(Saved entries)
══════════════════════════════

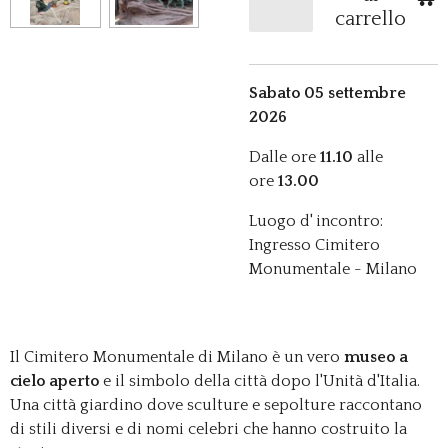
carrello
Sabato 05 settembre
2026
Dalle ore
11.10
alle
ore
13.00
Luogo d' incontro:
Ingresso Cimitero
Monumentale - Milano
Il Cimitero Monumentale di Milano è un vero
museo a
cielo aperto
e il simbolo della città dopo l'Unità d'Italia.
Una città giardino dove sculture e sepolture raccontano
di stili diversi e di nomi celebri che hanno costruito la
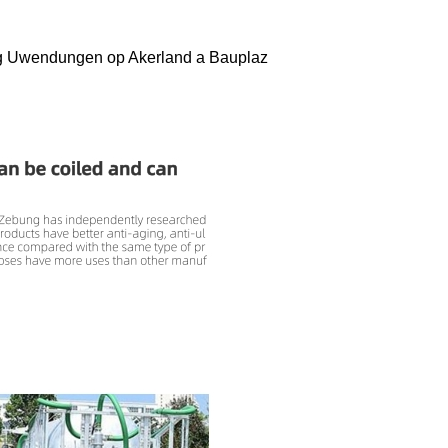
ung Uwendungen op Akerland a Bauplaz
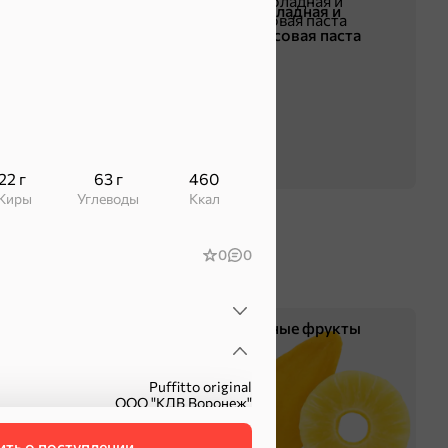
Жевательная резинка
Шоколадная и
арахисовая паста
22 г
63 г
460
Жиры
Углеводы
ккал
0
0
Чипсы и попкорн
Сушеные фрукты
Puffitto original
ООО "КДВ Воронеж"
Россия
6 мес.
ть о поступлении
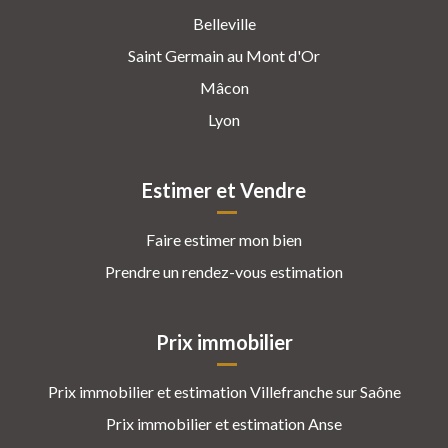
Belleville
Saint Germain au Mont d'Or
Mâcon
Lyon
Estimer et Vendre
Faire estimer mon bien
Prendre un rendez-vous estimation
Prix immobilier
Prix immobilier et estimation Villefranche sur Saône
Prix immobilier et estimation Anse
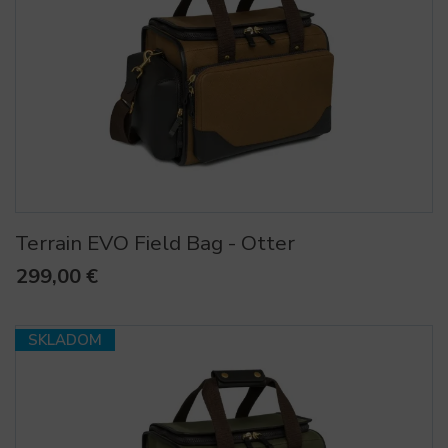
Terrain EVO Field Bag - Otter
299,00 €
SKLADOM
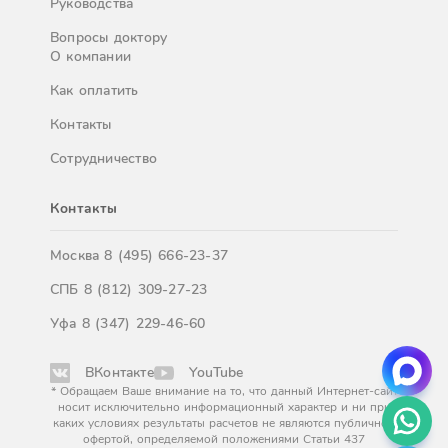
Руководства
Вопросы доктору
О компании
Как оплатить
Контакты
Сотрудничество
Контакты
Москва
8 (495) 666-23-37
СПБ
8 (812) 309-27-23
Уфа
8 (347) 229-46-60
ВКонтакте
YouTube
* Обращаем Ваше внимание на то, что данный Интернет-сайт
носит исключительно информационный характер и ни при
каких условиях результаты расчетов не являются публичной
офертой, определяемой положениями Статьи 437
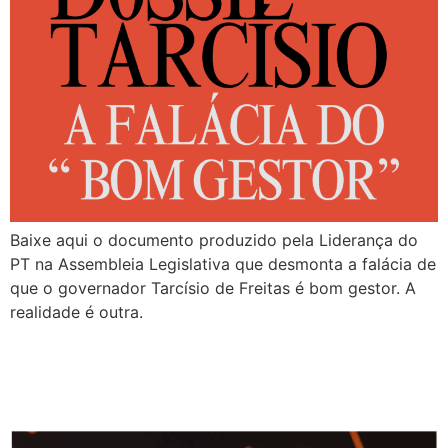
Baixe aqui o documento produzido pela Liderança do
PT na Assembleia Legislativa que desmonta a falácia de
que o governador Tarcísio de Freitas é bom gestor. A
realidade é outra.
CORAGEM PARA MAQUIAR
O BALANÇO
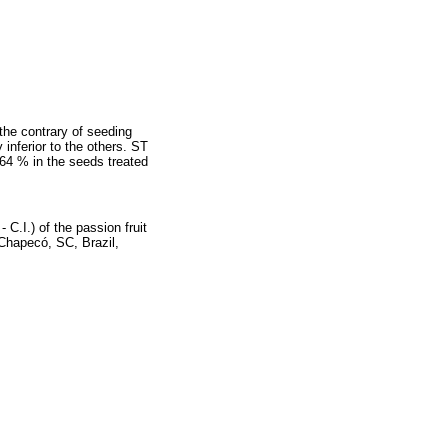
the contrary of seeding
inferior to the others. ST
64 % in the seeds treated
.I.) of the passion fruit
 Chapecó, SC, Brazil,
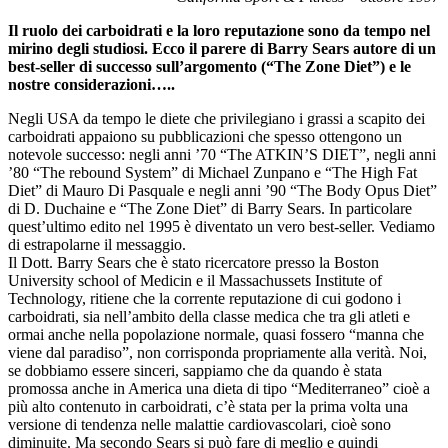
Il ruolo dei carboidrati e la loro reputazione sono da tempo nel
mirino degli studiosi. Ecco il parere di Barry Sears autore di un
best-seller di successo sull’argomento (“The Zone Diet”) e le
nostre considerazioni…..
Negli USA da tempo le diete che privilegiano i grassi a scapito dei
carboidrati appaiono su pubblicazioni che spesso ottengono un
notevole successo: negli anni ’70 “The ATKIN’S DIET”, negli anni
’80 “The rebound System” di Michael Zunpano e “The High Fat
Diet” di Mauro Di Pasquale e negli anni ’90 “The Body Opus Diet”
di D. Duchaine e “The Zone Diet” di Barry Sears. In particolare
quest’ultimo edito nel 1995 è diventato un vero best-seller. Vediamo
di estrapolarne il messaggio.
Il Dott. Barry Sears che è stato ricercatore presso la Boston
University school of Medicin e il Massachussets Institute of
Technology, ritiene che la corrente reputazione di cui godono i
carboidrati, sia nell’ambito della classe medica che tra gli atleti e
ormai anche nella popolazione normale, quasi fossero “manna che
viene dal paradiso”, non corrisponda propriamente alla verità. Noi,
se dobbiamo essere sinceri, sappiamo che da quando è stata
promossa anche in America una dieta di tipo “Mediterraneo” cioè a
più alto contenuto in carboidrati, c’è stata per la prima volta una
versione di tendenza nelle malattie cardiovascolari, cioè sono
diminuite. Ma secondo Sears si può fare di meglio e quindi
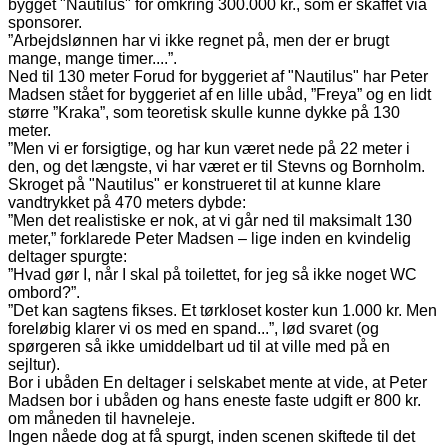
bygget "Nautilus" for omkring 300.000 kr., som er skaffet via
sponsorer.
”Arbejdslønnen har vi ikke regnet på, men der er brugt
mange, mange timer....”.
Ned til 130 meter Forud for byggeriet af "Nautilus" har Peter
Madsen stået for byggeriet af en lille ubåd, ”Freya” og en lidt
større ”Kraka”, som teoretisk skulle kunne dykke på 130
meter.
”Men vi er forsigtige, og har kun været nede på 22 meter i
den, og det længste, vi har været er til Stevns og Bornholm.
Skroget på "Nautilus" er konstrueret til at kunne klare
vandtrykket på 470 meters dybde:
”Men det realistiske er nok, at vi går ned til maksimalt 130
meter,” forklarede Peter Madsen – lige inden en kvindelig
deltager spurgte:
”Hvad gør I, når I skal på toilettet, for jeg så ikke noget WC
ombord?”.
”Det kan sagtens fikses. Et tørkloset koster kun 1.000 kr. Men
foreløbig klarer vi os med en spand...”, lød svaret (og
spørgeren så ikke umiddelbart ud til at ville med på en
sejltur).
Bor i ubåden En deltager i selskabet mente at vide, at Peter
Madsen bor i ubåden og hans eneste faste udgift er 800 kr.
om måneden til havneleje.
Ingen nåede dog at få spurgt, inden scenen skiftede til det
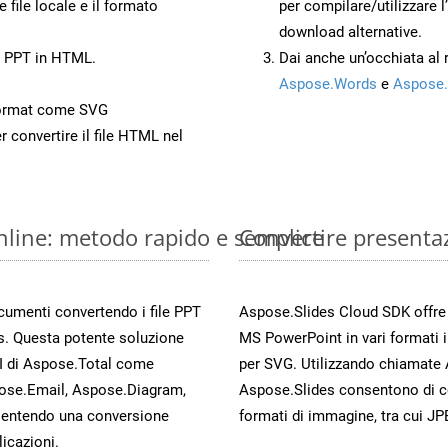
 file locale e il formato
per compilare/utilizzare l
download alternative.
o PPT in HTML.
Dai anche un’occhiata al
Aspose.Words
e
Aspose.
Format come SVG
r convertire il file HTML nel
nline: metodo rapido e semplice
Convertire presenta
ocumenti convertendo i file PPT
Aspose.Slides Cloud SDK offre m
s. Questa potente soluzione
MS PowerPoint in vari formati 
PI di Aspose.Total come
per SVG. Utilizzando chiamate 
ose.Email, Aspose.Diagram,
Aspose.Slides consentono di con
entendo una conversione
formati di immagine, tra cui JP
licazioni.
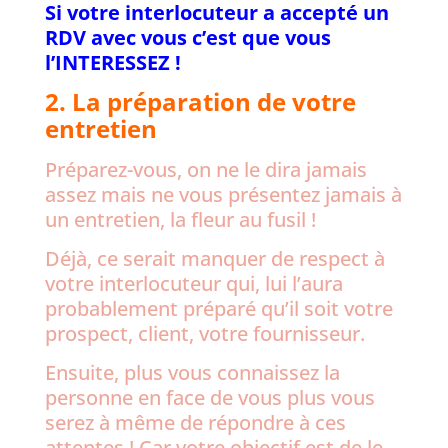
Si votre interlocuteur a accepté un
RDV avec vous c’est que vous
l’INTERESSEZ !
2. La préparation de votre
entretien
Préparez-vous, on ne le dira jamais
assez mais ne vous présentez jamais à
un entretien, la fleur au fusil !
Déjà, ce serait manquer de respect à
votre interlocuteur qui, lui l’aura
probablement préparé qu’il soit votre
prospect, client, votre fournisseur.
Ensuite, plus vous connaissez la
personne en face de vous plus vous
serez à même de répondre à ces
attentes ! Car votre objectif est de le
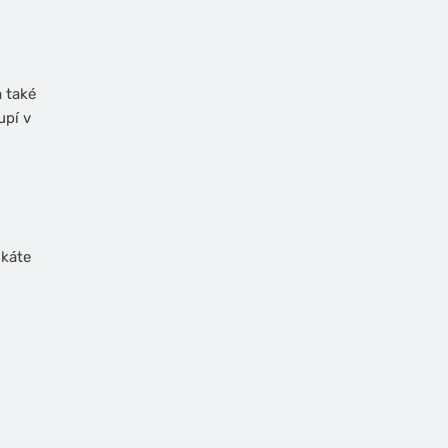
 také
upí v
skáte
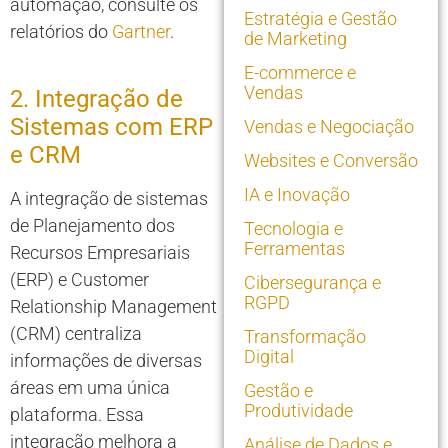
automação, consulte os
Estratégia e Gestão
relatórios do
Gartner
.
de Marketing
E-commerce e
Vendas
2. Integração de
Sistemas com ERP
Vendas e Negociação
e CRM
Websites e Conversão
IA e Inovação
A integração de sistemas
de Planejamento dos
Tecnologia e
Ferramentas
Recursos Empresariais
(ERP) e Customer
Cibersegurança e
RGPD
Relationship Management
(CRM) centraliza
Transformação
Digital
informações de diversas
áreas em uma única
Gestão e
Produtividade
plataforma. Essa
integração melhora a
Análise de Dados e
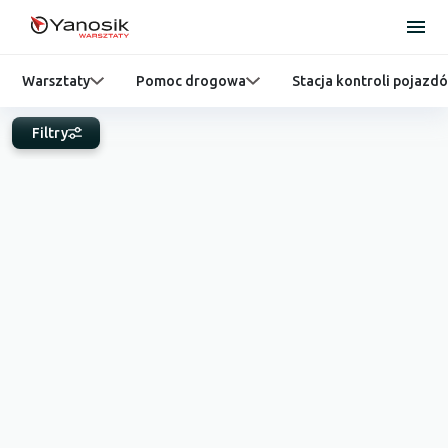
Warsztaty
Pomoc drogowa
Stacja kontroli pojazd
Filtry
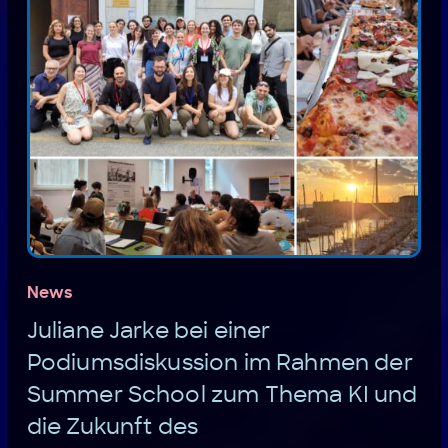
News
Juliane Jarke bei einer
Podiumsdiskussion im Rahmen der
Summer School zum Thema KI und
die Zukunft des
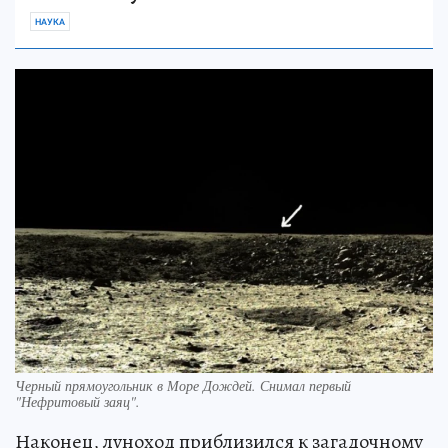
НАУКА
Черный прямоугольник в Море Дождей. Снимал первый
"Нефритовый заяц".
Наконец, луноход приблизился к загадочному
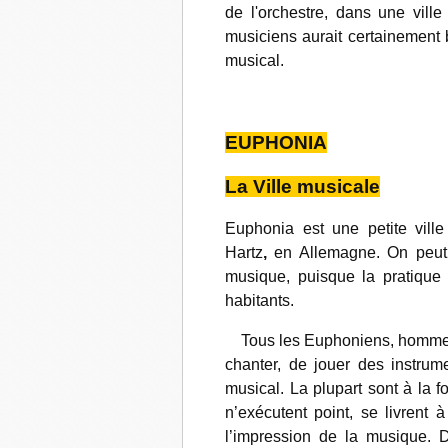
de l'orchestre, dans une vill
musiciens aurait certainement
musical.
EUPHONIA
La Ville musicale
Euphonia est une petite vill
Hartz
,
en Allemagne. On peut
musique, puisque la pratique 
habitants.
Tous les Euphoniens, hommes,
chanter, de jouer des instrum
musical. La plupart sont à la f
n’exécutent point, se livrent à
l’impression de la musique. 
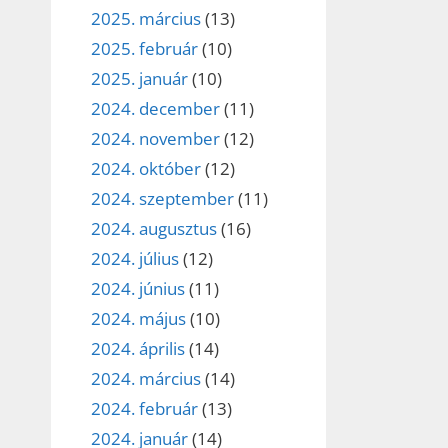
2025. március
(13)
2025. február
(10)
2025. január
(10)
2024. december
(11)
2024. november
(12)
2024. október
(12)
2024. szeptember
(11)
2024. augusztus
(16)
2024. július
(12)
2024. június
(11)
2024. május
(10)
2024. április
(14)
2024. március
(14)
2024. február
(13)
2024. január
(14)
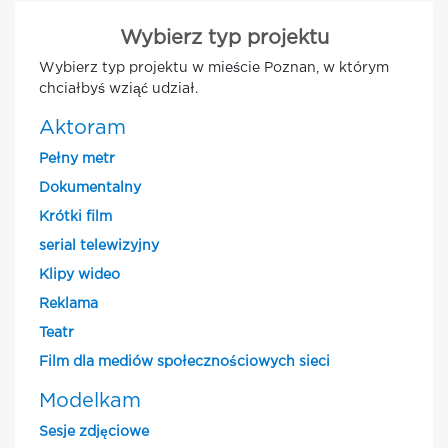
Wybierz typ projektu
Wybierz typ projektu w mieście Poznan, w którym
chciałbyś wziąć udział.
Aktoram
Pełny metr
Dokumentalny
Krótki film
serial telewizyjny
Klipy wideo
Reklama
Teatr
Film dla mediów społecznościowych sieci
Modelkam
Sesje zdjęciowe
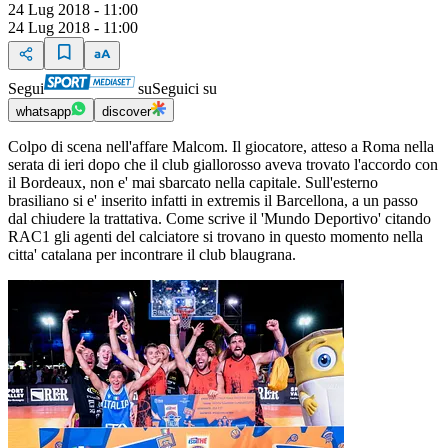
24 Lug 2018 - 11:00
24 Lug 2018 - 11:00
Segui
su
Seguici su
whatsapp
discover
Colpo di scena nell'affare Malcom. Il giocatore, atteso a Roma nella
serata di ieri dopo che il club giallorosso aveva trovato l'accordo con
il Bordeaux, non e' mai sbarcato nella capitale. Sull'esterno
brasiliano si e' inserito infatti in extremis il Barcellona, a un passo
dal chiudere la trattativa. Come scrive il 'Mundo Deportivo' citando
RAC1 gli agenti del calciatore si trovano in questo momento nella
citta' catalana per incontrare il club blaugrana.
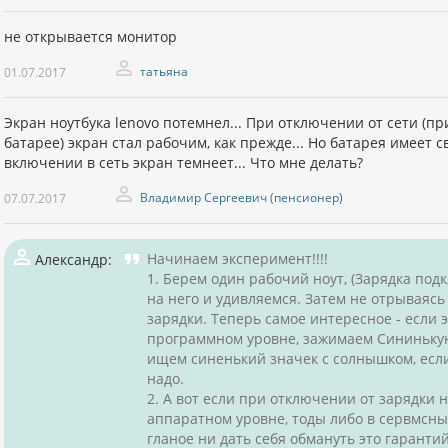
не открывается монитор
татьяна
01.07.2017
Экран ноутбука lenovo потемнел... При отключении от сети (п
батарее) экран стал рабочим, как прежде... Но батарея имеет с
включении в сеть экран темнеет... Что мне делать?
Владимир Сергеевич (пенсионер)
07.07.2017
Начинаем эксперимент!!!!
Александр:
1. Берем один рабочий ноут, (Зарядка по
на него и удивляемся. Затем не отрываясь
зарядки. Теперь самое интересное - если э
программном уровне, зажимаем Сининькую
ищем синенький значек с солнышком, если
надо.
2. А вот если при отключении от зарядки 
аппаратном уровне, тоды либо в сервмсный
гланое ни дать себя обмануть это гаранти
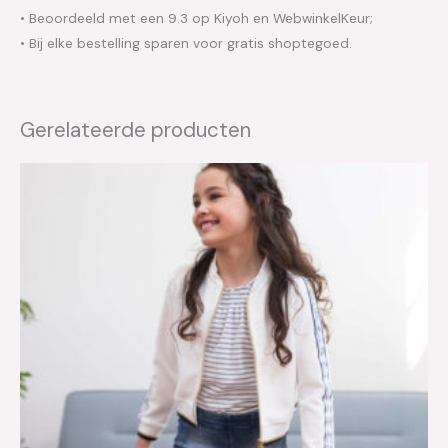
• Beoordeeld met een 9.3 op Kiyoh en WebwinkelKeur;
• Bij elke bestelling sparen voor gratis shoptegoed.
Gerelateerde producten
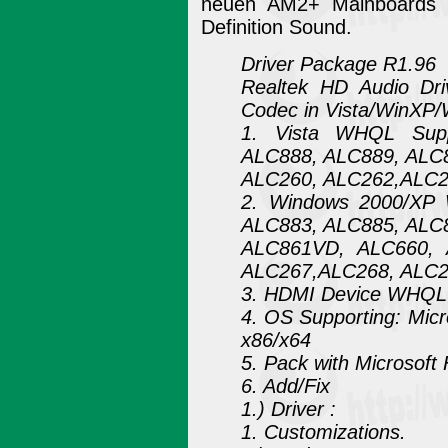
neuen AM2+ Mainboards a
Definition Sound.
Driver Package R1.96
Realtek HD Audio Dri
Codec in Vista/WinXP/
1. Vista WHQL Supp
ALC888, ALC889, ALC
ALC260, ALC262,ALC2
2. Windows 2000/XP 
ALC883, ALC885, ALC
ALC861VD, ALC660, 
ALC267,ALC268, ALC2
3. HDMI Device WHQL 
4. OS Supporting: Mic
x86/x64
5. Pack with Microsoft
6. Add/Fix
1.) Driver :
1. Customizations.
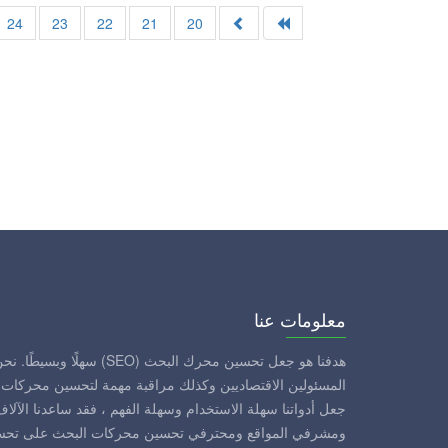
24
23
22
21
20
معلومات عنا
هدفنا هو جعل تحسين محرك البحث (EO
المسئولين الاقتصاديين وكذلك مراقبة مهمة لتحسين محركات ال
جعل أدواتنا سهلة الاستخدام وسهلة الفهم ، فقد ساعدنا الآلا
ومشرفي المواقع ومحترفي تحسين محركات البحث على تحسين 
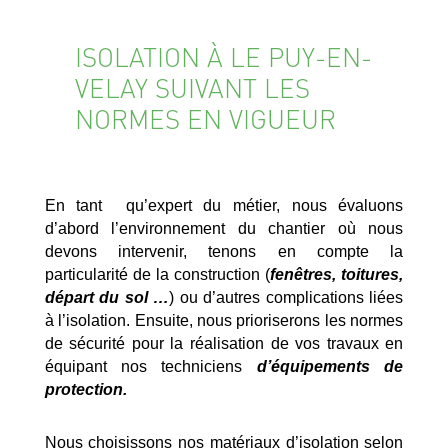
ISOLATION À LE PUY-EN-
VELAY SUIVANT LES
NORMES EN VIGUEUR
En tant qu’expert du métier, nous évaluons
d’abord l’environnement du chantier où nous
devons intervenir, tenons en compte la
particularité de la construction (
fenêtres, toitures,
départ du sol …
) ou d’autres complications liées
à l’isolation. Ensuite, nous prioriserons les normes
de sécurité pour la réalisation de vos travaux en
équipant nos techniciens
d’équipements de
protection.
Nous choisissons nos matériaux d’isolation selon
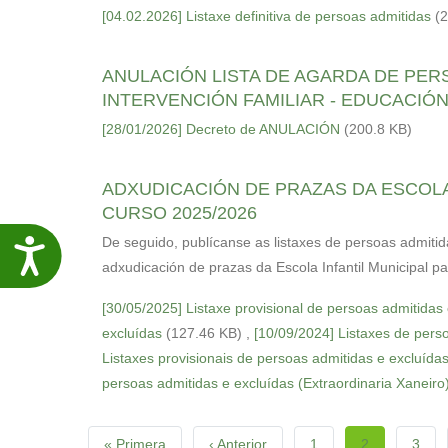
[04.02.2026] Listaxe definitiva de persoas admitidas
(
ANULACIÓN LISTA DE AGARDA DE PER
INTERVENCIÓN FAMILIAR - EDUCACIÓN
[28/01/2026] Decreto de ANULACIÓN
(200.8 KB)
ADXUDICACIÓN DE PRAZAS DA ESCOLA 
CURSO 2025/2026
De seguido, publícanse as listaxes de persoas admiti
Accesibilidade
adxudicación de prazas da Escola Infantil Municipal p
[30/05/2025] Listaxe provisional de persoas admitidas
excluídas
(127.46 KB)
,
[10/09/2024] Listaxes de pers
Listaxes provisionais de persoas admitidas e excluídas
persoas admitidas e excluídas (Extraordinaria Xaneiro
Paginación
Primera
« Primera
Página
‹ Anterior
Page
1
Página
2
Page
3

══════════════════════════════

**TRY IT:** Look over the records above and say how many lines hold the word "estimation", giving the number alone.

**EXERCISE SOLUTION:** 3